[Explainable AI] LIME 으로 머신러닝 모델을 해석해보자
Explainable AI(설명 가능한 인공지능)의 대표적인 기법인 LIME을 tabular data 에 적용하여 모델을 해석해보자.
Table of Contents
Project Setup
try:
import lime
except:
!pip install lime
import lime
# Importing necessary libraries
import pandas as pd
from sklearn.preprocessing import OneHotEncoder, StandardScaler
from sklearn.impute import SimpleImputer
from sklearn.ensemble import RandomForestClassifier
from sklearn.model_selection import train_test_split, GridSearchCV
from sklearn.metrics import roc_auc_score, accuracy_score, confusion_matrix
import lime.lime_tabular
import warnings
warnings.filterwarnings('ignore')
# Importing the training data
df_train = pd.read_csv('/content/train.csv')

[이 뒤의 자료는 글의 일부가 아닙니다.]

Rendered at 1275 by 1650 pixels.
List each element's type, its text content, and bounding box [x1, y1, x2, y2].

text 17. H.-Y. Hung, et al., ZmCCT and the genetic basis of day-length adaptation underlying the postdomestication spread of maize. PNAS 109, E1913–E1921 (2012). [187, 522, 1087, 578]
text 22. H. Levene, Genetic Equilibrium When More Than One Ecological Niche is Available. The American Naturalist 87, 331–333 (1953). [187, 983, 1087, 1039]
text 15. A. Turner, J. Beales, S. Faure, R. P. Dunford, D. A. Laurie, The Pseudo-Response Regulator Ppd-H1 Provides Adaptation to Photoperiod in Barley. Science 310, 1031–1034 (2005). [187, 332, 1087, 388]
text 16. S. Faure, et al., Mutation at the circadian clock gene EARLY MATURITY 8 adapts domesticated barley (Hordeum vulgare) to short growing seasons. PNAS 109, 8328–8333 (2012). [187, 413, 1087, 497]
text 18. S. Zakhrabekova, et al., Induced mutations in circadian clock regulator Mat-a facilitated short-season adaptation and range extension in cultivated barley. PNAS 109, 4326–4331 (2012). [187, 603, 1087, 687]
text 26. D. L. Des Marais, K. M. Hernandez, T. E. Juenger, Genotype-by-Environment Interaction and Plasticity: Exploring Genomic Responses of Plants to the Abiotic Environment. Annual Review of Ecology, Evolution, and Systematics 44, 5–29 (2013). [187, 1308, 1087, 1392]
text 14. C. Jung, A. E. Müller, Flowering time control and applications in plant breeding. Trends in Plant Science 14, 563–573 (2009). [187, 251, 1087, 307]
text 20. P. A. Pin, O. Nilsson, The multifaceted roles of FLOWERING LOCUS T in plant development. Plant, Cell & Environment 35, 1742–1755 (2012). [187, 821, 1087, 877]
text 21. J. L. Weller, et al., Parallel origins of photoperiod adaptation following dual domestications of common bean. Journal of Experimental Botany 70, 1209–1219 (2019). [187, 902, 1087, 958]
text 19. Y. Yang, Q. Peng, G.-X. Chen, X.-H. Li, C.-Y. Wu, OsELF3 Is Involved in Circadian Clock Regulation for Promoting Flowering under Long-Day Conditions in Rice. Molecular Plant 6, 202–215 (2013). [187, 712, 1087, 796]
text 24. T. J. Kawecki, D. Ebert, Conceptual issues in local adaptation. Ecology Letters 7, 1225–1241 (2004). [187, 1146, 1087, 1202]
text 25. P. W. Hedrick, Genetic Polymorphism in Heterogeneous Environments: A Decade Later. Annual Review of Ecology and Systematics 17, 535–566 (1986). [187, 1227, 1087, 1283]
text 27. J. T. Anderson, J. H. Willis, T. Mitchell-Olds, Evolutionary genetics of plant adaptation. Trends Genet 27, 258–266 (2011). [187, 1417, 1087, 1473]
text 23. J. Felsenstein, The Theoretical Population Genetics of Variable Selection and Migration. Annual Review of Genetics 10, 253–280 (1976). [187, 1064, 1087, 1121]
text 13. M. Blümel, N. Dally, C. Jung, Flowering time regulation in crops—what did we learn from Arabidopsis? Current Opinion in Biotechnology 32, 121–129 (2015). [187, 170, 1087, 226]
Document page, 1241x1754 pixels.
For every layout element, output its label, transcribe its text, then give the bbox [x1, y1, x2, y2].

# Viewing the first few rows of the data
df_train.head()
PassengerId | Survived | Pclass | Name | Sex | Age | SibSp | Parch | Ticket | Fare | Cabin | Embarked | |
---|---|---|---|---|---|---|---|---|---|---|---|---|
0 | 1 | 0 | 3 | Braund, Mr. Owen Harris | male | 22.0 | 1 | 0 | A/5 21171 | 7.2500 | NaN | S |
1 | 2 | 1 | 1 | Cumings, Mrs. John Bradley (Florence Briggs Th... | female | 38.0 | 1 | 0 | PC 17599 | 71.2833 | C85 | C |
2 | 3 | 1 | 3 | Heikkinen, Miss. Laina | female | 26.0 | 0 | 0 | STON/O2. 3101282 | 7.9250 | NaN | S |
3 | 4 | 1 | 1 | Futrelle, Mrs. Jacques Heath (Lily May Peel) | female | 35.0 | 1 | 0 | 113803 | 53.1000 | C123 | S |
4 | 5 | 0 | 3 | Allen, Mr. William Henry | male | 35.0 | 0 | 0 | 373450 | 8.0500 | NaN | S |
Data Cleansing & Feature Engineering
-
Age -> Age Bins: child, teen, young adult, adult, elder, or unknown
-
Cabin -> Section: A, B, C, or no cabin
불필요한 칼럼 Drop
df_train.drop(columns = ['PassengerId', 'Name', 'Ticket'], inplace = True)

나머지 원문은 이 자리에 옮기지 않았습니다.